You’ve seen this story, you’ve lived it – it’s Railtrack. Everything was ponies because contracts. It didn’t work, it cost more to litigate the disputes than it cost to build actual trains, and when it fucked up, there was no money to pay out the compo. It’s the Treasury’s attachment to the myth of immaculate compensation that’s doing the work here. As Bob Dylan sang, they say everything can be replaced

And this thing is costing £14bn for 11 planes, that sell for vastly less to the airlines. Well, say the PFI panjandrums, that does include every sheet of toilet paper used by the ground engineers, and all the fuel. But this is precisely the problem. How confident are you that their cost accounting is honest? You can’t really control it. How do you audit the price of jet fuel 20 years hence? There’s a reason why the Americans have the phrase, to sell someone a bill of goods.
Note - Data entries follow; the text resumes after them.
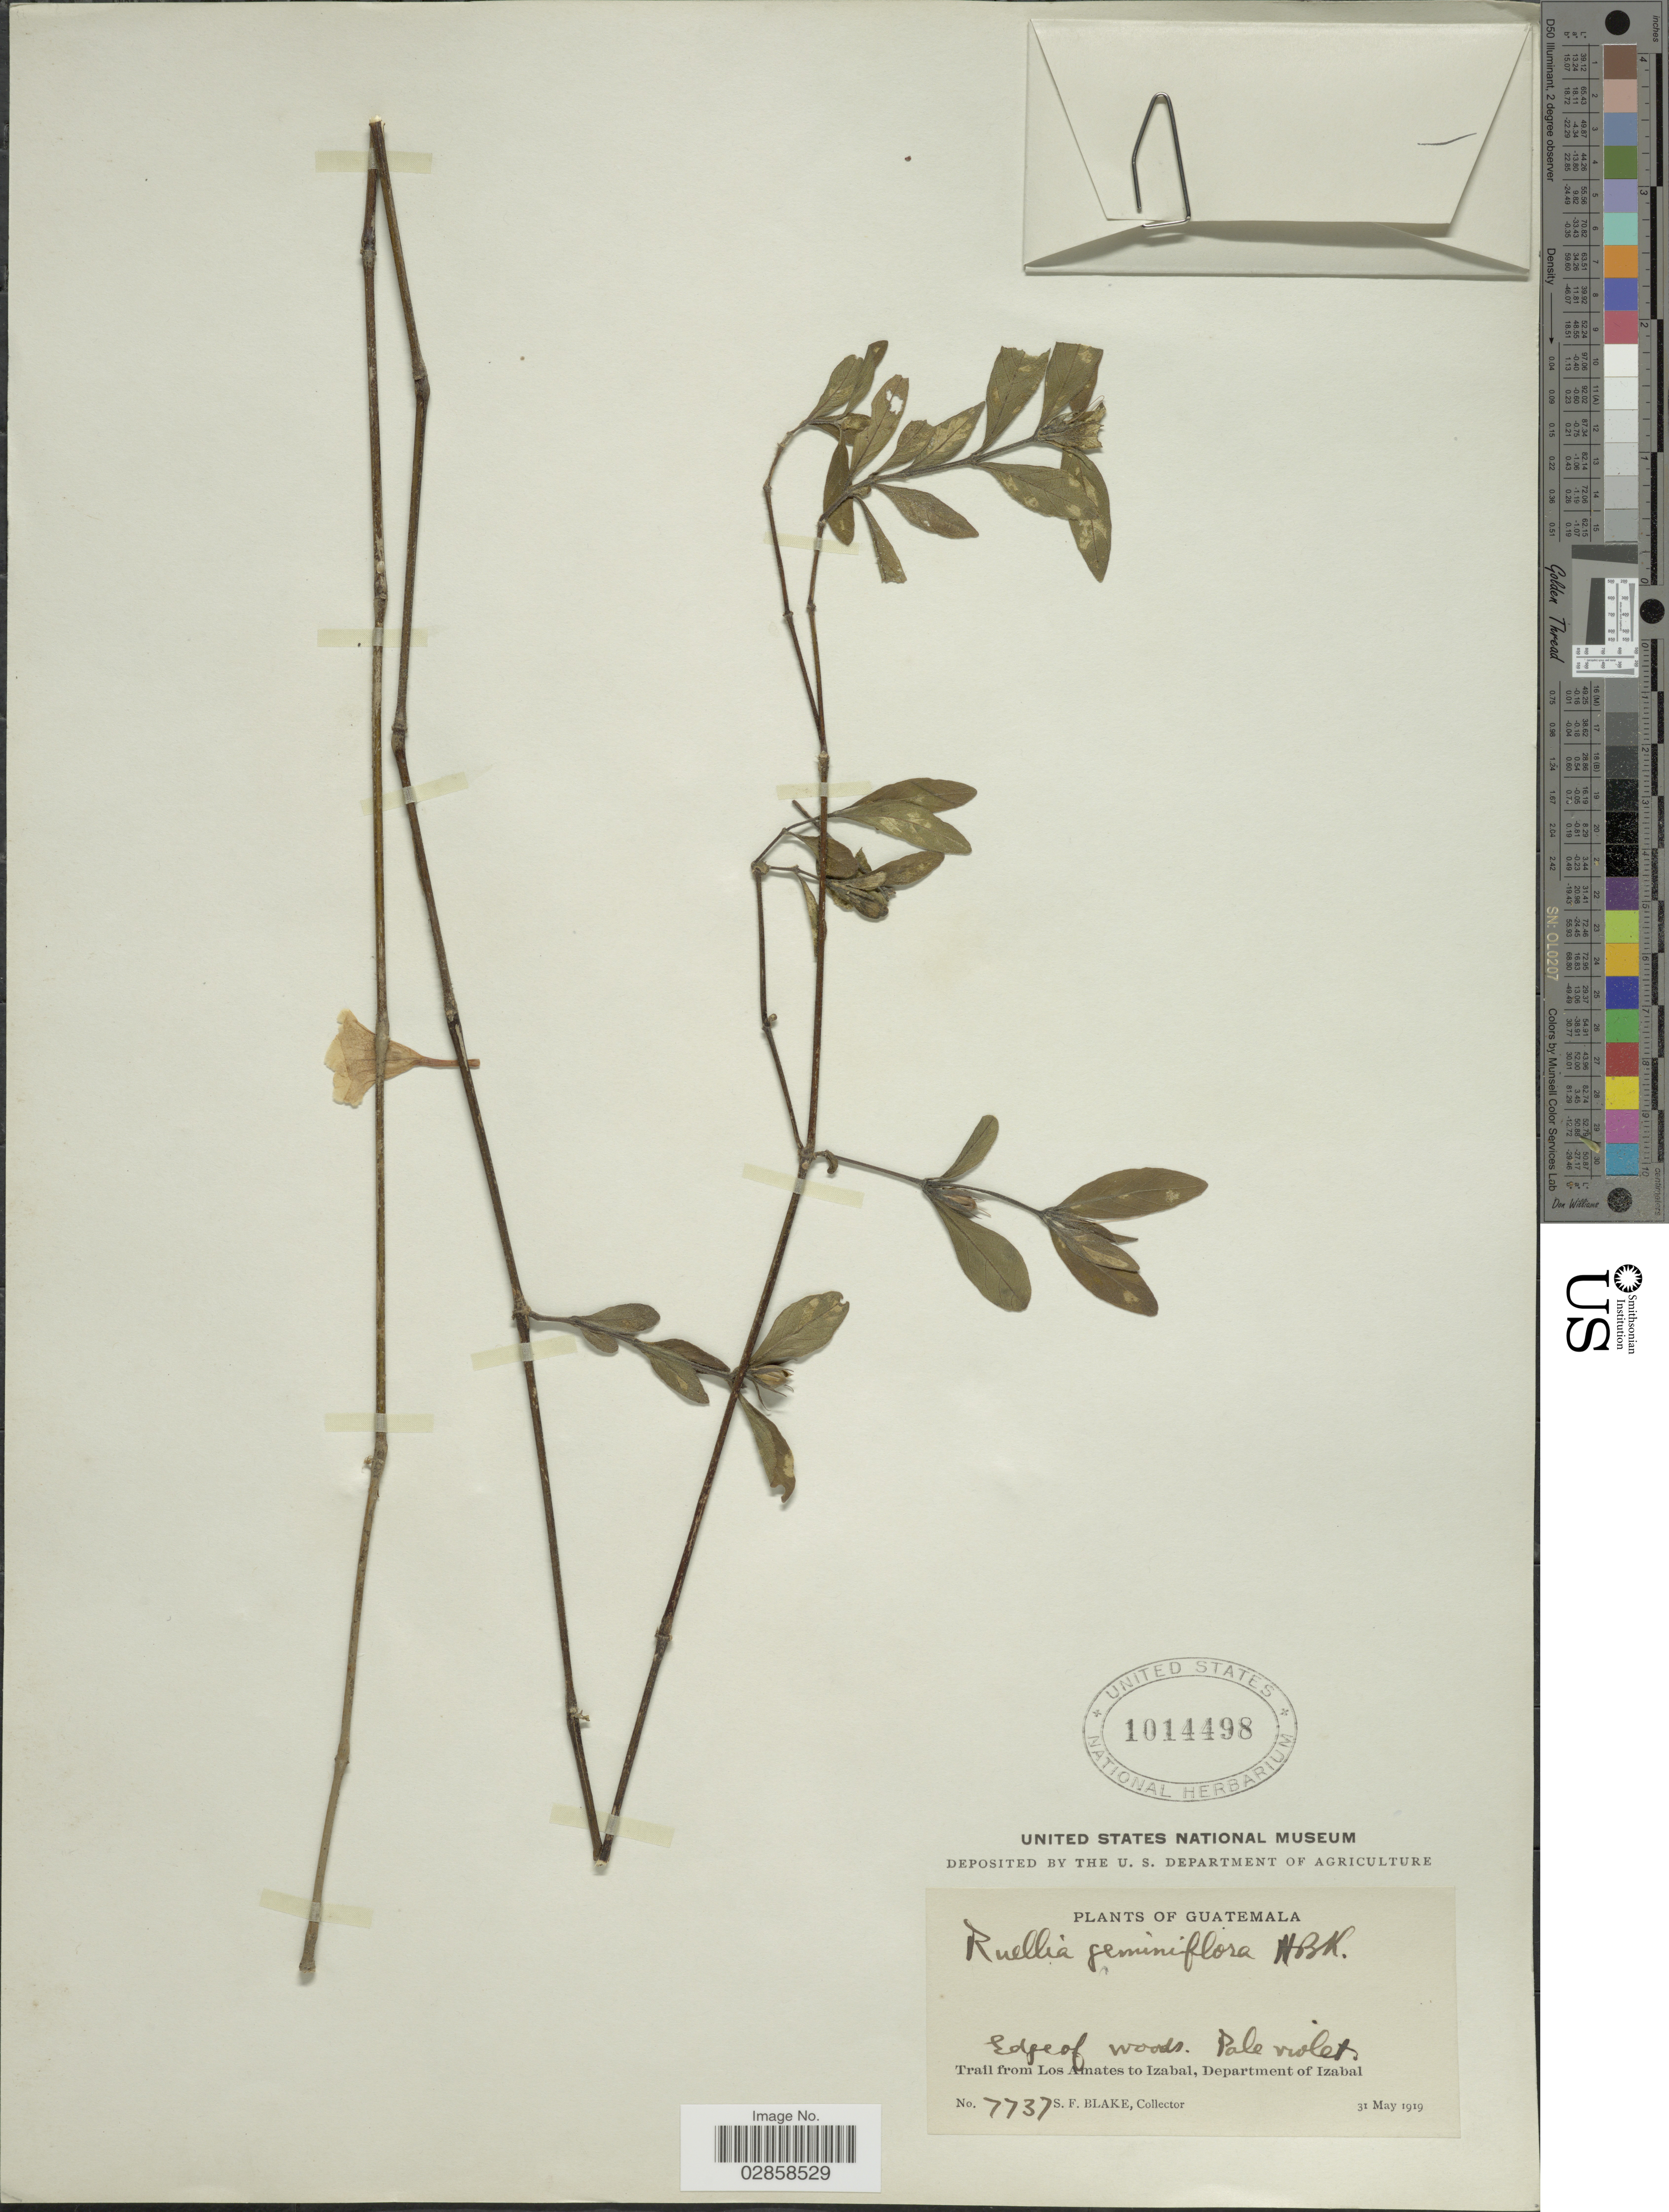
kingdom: Plantae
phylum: Tracheophyta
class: Magnoliopsida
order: Lamiales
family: Acanthaceae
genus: Ruellia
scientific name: Ruellia geminiflora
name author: Kunth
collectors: S. Blake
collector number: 7737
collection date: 1919-05-31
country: Guatemala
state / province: Izabal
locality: Trail from Los Amates to Izabal, Department of Izabal.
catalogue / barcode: US 1014498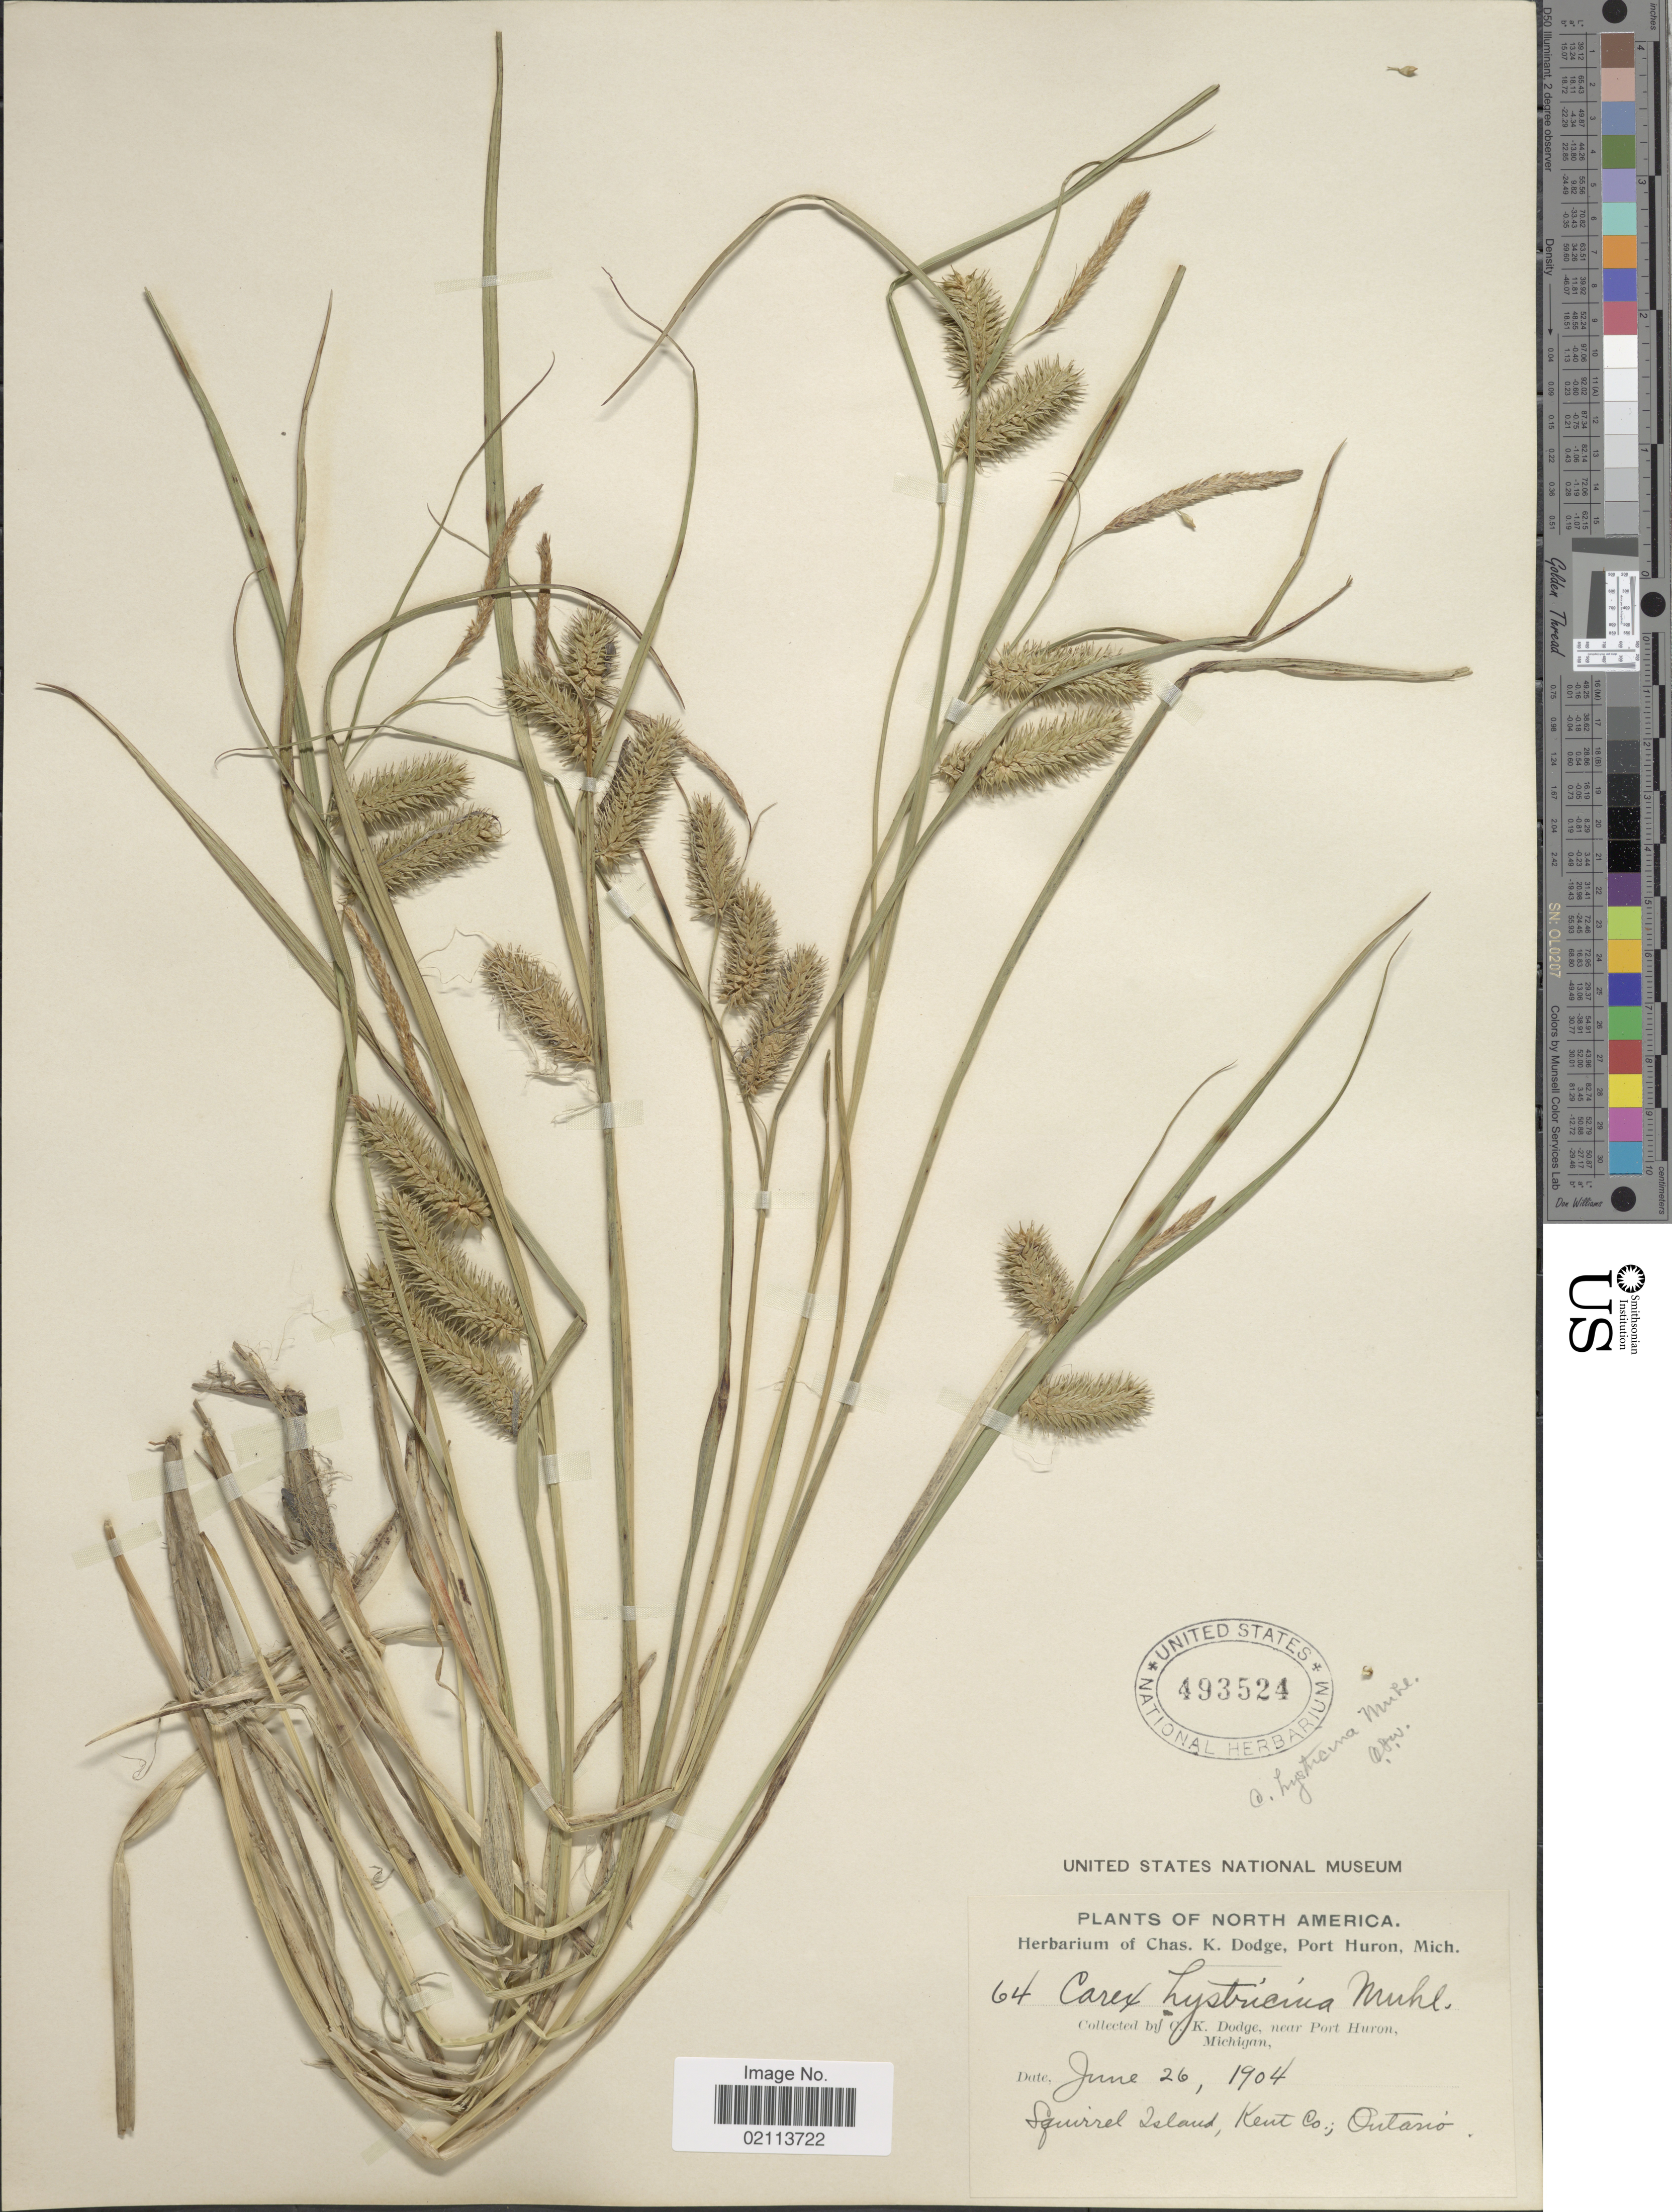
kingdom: Plantae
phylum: Tracheophyta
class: Liliopsida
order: Poales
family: Cyperaceae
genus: Carex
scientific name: Carex hystericina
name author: Muhl. ex Willd.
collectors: C. K. Dodge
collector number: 64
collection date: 1904-06-26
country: United States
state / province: Michigan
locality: Near Port Huron, Squirrel Island, Kent Co., Ontario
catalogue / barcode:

Closer to home, think of one of those guys in the Tottenham Court Road flogging computers. If you take the pricier option, of course, I’ll throw in a bag and some USB sticks and an airbomb and that neat little fart-robot. The margin is on that stuff. If you take it you’re a sucker. It’s a similar process to the one I described here. Ryanair works by disaggregating its price, Airtanker and friends by aggregating it, but the point is the same – moving economic activity from the domain of competition and of legibility into that of monopoly and of mystery.

Both have the effect of destroying information and therefore efficiency. This is why taking railway maintenance back in-house saved money at Network Rail.

Update: I forgot to include this. US healthcare is basically completely think-of-a-number, nothing has a single price.

2 Comments on "Railtrack in the sky, at war!"


  1. “At the same time, the PFI contractors get to (supposedly) charter out the planes when not needed, which makes them money.”

    I read this and thought of you, Milo Minderbinder.